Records
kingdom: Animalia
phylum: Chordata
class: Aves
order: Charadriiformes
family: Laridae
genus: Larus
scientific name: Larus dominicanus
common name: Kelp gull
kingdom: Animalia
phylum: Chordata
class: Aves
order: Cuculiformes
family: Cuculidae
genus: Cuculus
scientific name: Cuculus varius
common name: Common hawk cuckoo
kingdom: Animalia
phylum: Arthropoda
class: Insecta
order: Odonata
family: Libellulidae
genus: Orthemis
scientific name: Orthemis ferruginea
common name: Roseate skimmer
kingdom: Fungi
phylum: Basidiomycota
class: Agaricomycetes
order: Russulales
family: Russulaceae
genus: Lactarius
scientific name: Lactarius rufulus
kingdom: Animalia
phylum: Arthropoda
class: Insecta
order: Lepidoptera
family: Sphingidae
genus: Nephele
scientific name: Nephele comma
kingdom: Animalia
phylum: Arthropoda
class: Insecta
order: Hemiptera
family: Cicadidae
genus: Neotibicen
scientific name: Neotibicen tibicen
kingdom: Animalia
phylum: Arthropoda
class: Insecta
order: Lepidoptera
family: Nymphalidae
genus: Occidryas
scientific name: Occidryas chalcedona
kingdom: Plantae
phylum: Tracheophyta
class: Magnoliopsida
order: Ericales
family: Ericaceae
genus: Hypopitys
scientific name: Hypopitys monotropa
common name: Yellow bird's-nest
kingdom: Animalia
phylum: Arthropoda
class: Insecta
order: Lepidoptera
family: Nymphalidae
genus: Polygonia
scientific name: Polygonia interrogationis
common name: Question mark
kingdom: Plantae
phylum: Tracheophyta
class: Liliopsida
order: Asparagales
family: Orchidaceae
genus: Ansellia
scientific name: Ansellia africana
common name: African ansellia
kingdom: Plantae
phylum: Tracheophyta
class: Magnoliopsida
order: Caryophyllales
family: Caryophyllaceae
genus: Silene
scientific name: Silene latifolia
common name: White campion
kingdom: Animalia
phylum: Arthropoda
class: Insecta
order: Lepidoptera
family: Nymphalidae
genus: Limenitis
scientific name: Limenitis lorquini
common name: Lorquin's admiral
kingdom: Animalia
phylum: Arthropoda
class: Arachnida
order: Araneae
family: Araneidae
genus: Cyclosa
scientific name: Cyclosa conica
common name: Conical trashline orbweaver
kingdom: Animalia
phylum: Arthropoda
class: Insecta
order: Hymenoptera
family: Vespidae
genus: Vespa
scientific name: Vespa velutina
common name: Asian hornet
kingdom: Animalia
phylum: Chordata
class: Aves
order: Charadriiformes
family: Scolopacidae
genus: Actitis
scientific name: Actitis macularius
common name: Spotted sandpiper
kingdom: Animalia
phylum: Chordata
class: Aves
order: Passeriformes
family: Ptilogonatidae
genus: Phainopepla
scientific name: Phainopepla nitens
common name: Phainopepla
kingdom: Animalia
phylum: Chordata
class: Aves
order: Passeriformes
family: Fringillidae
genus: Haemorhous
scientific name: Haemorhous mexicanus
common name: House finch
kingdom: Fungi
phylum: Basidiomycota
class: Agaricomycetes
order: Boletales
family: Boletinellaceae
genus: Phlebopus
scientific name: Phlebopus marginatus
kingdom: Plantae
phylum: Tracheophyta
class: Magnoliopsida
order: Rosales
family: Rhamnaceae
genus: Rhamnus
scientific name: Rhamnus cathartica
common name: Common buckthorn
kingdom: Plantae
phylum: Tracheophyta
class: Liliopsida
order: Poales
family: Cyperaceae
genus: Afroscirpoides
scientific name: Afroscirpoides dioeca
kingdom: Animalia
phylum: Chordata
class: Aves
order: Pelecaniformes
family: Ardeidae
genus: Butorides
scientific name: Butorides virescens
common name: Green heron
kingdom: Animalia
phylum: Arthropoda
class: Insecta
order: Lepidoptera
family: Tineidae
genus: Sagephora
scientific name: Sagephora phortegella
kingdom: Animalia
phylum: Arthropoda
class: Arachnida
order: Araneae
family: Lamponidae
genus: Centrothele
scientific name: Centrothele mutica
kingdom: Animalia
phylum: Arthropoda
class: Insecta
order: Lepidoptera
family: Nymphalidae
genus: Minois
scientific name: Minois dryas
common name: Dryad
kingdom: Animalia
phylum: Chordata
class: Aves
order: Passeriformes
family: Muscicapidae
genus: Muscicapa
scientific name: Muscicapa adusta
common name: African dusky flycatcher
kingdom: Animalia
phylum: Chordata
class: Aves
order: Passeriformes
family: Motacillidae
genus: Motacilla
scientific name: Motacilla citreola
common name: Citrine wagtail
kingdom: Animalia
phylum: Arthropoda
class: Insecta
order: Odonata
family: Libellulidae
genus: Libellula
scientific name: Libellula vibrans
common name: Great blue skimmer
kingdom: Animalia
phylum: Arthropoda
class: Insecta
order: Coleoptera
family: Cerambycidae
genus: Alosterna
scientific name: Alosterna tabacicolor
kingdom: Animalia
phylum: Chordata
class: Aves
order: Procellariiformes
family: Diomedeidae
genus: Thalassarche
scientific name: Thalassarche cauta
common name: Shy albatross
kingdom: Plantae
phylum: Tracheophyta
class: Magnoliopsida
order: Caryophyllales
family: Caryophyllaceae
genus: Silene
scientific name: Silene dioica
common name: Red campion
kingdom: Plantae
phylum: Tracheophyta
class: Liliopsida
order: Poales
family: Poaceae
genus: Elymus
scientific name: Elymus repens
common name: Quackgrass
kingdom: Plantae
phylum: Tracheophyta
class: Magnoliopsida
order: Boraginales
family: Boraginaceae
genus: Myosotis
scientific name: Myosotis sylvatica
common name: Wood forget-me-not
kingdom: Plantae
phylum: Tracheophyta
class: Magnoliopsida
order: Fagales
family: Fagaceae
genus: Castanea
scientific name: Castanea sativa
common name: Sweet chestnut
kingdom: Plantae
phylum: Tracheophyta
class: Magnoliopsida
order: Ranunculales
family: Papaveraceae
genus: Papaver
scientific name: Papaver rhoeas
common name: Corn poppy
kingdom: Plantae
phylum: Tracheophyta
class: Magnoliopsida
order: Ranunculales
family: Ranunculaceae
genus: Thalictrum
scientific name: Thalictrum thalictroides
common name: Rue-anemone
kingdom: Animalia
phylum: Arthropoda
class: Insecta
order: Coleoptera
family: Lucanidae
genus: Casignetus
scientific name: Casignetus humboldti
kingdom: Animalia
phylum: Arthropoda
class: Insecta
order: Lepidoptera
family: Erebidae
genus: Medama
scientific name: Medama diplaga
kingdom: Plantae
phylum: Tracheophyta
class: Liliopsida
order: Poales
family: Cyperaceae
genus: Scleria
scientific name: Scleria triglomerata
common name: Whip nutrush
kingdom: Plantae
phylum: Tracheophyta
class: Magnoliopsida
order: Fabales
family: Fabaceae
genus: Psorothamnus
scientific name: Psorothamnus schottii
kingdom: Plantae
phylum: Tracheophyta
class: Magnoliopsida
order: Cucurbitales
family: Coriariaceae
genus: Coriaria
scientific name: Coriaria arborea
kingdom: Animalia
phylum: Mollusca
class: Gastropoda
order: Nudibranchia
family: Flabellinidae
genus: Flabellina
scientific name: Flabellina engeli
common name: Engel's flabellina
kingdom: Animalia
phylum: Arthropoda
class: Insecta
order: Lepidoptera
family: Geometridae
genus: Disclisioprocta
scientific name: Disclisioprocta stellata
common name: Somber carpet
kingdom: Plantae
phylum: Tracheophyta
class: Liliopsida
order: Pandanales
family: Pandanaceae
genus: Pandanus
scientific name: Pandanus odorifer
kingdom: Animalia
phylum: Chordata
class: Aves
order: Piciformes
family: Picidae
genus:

**Task goal:** Can you arrange everything from the line containing "phylum: Mollusca" down to the last line of the data as a JSON list of strings, one string per line, with blank lines left out?

**Reply:**
[
  "phylum: Mollusca",
  "class: Gastropoda",
  "order: Nudibranchia",
  "family: Flabellinidae",
  "genus: Flabellina",
  "scientific name: Flabellina engeli",
  "common name: Engel's flabellina",
  "kingdom: Animalia",
  "phylum: Arthropoda",
  "class: Insecta",
  "order: Lepidoptera",
  "family: Geometridae",
  "genus: Disclisioprocta",
  "scientific name: Disclisioprocta stellata",
  "common name: Somber carpet",
  "kingdom: Plantae",
  "phylum: Tracheophyta",
  "class: Liliopsida",
  "order: Pandanales",
  "family: Pandanaceae",
  "genus: Pandanus",
  "scientific name: Pandanus odorifer",
  "kingdom: Animalia",
  "phylum: Chordata",
  "class: Aves",
  "order: Piciformes",
  "family: Picidae",
  "genus:"
]